As Apple co-founder Steve Jobs' health returns to the spotlight, a shareholder group is asking the company to explain its plans for life after the iconic CEO at its annual meeting Wednesday, reported FoxBusiness.

With management saying little about Jobs’ condition, the issue will take on its highest profile to date as shareholders vote on requiring more transparency about succession plans for the post Jobs has held for the last 14 years since his return to the company that he co-founded in 1976.

It’s unknown whether Jobs, who turns 56 Thursday, will show up for the meeting at Apple headquarters in Cupertino, Calif. A representative for Apple declined to comment.

Apple has faced similar questions in the past. Jobs skipped the annual meeting two years ago, when he was in the midst of a six-month leave of absence for a then-unspecified health condition. It was later learned that he underwent a liver transplant in that period.
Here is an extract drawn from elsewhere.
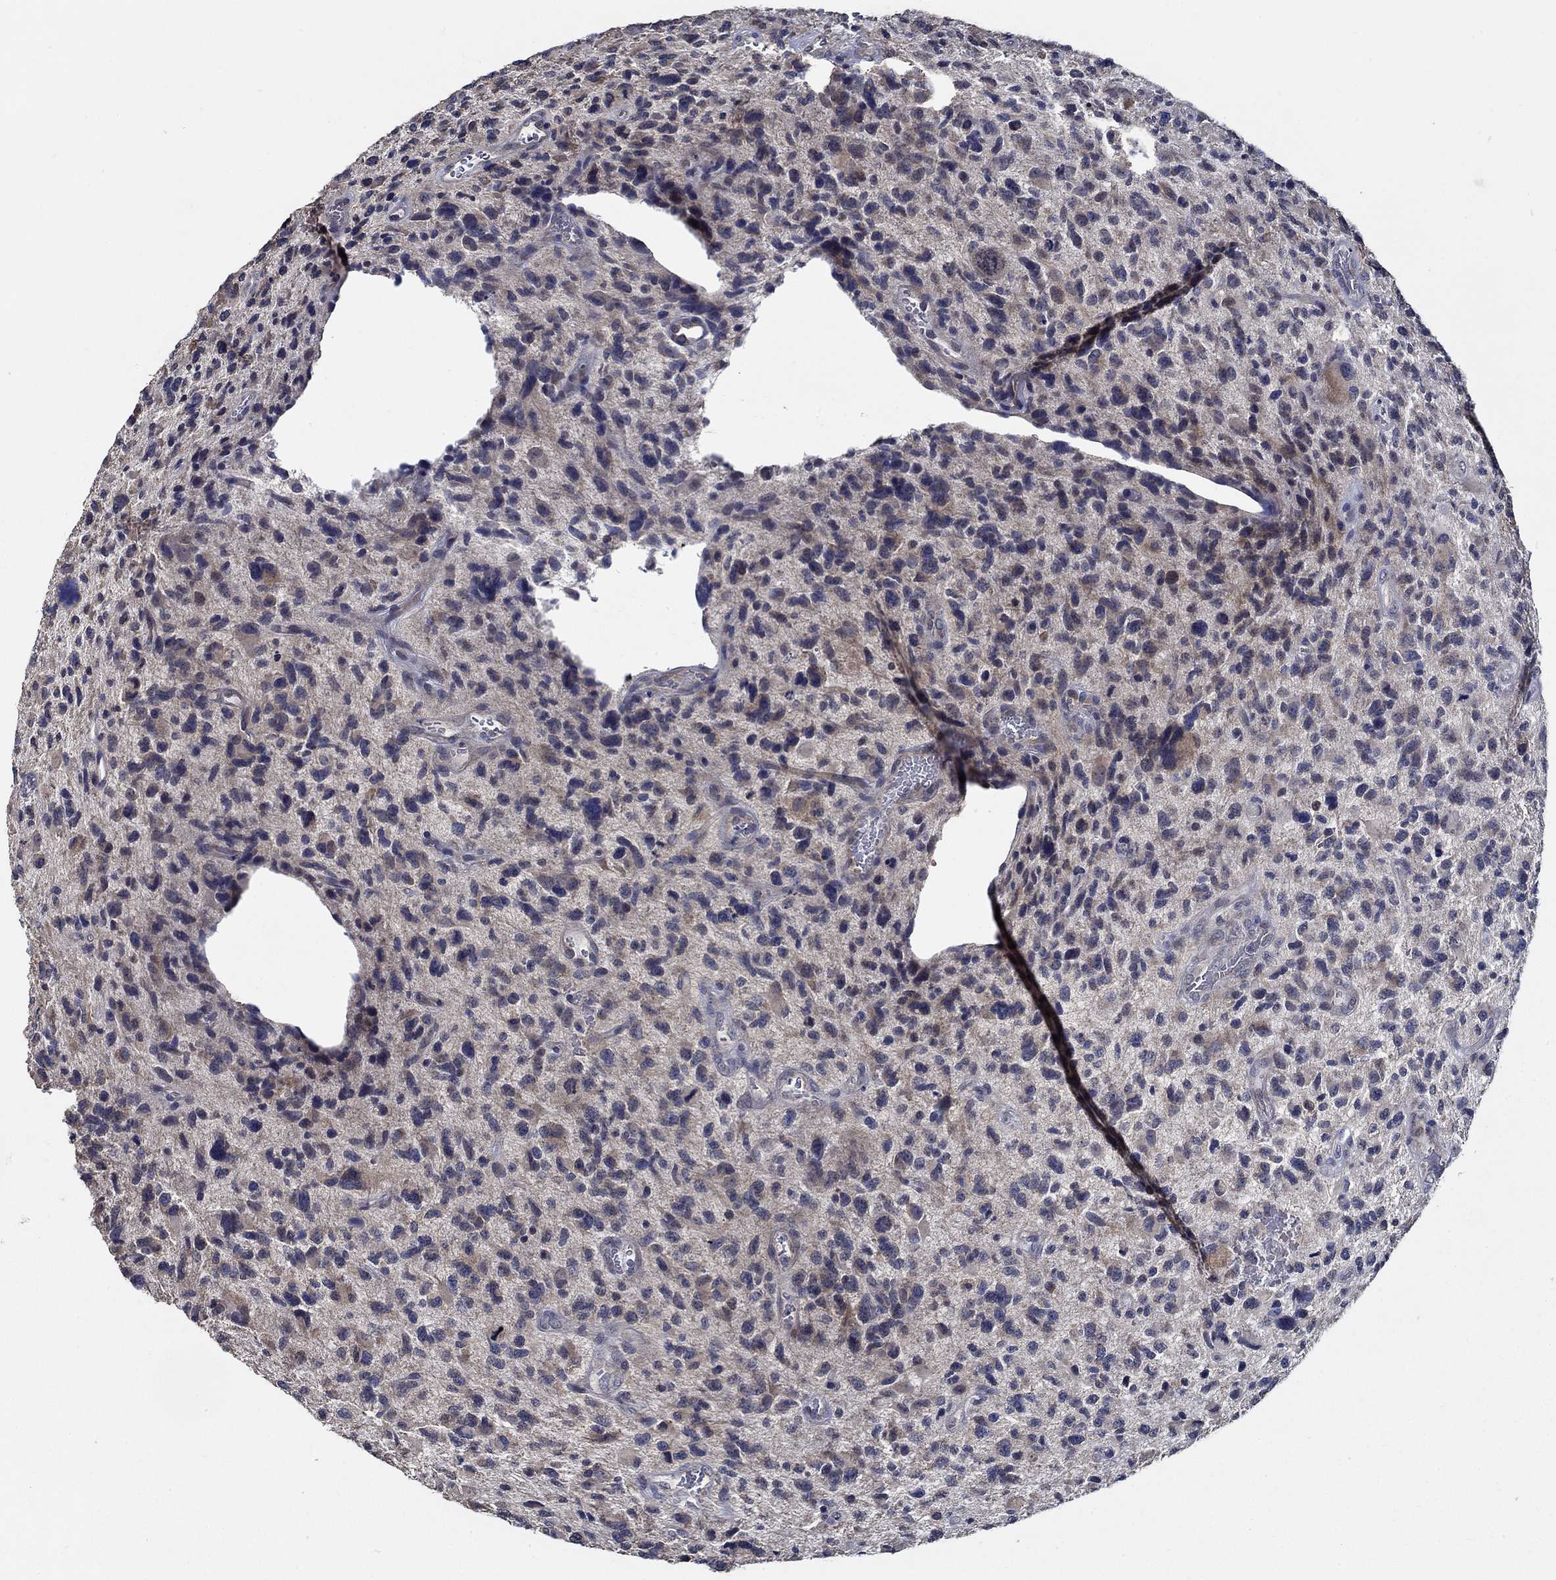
{"staining": {"intensity": "negative", "quantity": "none", "location": "none"}, "tissue": "glioma", "cell_type": "Tumor cells", "image_type": "cancer", "snomed": [{"axis": "morphology", "description": "Glioma, malignant, NOS"}, {"axis": "morphology", "description": "Glioma, malignant, High grade"}, {"axis": "topography", "description": "Brain"}], "caption": "Immunohistochemistry (IHC) image of human malignant high-grade glioma stained for a protein (brown), which demonstrates no positivity in tumor cells.", "gene": "WDR53", "patient": {"sex": "female", "age": 71}}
What’s different today is a shareholder group has formally demanded that Apple provide more details about its CEO succession planning.

Sponsored by the Central Laborer’s Pension Fund in Jacksonville, Ill., the shareholder resolution calls on Apple’s board to adopt and disclose a written “succession planning policy.” Under such a policy, the board would review its succession plan each year, maintain an emergency succession plan and “identify and develop internal candidates.”